Quapital – Référentiel: projet qui était à la base du programme Quapital, et qui est actuellement en cours de finalisation. Il a comme objectif principal de professionnaliser la conduite et le pilotage de projets TIC auprès de l’État par la mise en place d’un cadre commun (donc principalement une standardisation des cycles de vie des projets, une organisation et des rôles communs ainsi que des résultats standardisés) et par la mise en place d’un vocabulaire commun, élément primordial. Le projet a été réalisé en collaboration avec le CRP Henri Tudor. 

Quapital – Outillage: afin de disposer de données consistantes sur tous les niveaux (projet, programme et portefeuille), il est indispensable de disposer d’un outil de gestion de projet et de portefeuille de projet intégré. L’outil retenu est Planview et est implémenté et géré par le Project management office. Cet outil sera, lors de sa mise en production, complètement calqué sur le référentiel Quapital-Hermes. Cet outil permettra de supporter le chef de projet dans le pilotage et l’exécution de son projet en lui mettant à disposition des outils de planification, de gestion de contenu, de collaboration et autres.
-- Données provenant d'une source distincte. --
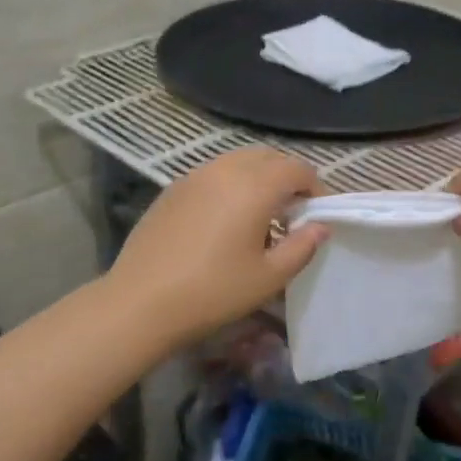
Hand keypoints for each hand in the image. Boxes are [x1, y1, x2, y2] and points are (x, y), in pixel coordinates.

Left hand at [108, 148, 327, 347]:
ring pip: (238, 162)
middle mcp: (225, 170)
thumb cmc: (213, 291)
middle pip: (268, 157)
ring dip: (258, 179)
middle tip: (292, 214)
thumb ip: (301, 246)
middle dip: (287, 178)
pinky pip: (213, 174)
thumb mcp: (269, 277)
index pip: (297, 169)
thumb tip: (320, 226)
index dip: (315, 188)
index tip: (317, 215)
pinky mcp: (172, 189)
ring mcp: (194, 176)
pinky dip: (230, 185)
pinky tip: (224, 222)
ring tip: (259, 217)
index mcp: (254, 186)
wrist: (141, 303)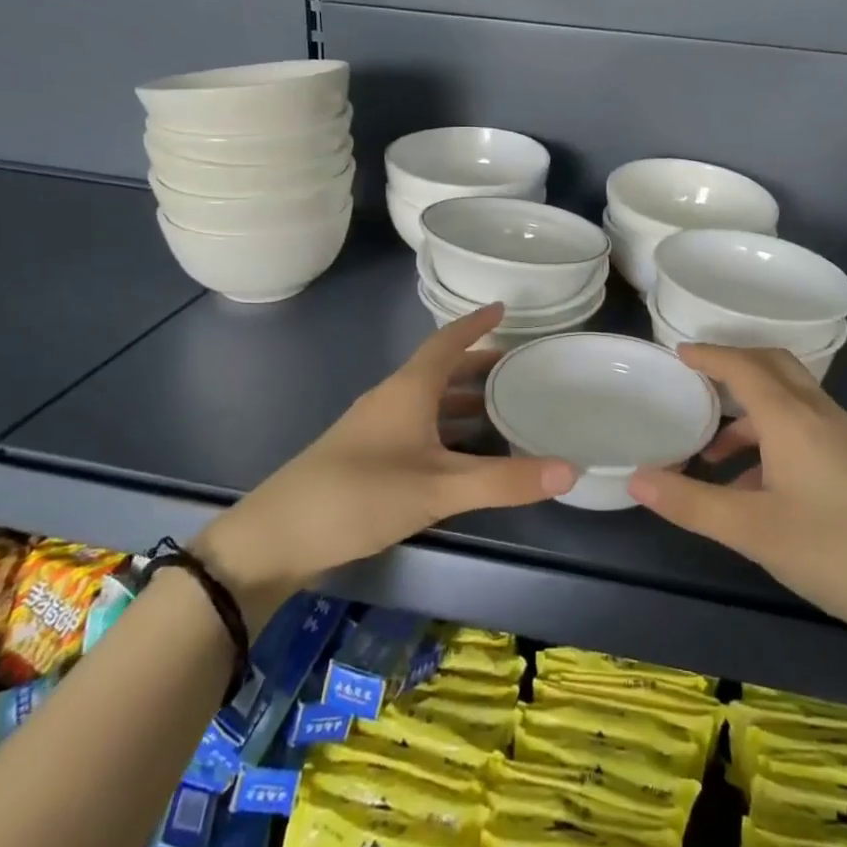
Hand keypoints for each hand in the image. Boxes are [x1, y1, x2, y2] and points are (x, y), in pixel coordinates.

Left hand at [193, 305, 576, 624]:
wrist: (275, 538)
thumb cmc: (358, 496)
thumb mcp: (438, 488)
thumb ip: (504, 481)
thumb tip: (571, 469)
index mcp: (407, 390)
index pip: (447, 343)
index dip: (475, 325)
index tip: (503, 308)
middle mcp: (391, 401)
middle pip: (440, 370)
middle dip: (477, 365)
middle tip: (518, 366)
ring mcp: (375, 430)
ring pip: (428, 402)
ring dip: (463, 400)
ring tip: (502, 408)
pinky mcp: (366, 459)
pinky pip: (418, 429)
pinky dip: (446, 430)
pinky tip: (464, 454)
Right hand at [629, 346, 846, 655]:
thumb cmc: (834, 551)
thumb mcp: (752, 530)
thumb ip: (691, 502)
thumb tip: (635, 478)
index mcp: (791, 417)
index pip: (743, 366)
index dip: (709, 355)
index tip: (677, 351)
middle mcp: (818, 414)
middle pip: (772, 366)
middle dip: (733, 365)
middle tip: (695, 378)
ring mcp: (841, 437)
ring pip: (788, 400)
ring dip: (748, 411)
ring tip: (710, 450)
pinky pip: (801, 427)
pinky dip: (769, 436)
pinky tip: (751, 485)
Au niveau de la gestion de programme et de portefeuille de projets, l’outil informatique permettra de collecter des données consolidées afin de pouvoir confectionner des tableaux de bord pour le suivi des projets et portefeuilles de projets. 

Quapital – Organisation et procédures du Project management office (PMO): Ce projet qui consiste en la formalisation du PMO est actuellement en cours de réalisation. Dans ce projet seront donc entre autres modélisés les processus de gestion de programme et de portefeuille, mis en place des critères de priorité et des indicateurs de suivi des projets avancés. La formalisation du reporting est également réalisée dans le cadre de ce projet. 

Le stratégie et le concept d’introduction de Quapital

Dans le contexte du programme Quapital, le défi sera maintenant d’introduire le référentiel Quapital-Hermes et les outils et concepts gravitant autour du référentiel dans l’administration luxembourgeoise.

Une stratégie d’introduction ainsi qu’un concept d’introduction avec des mesures concrètes ont été définis et présentés lors de la rencontre à l’Abbaye de Neumünster le 26 avril.

L’objectif, validé par le Comité de coordination pour la modernisation de l’État (CCME) du 19 janvier 2006, est de rendre obligatoire le référentiel pour tous les projets TIC auprès de l’État luxembourgeois pour le 1er janvier 2008, sous condition que l’appropriation des différents concepts est assez avancée à ce moment.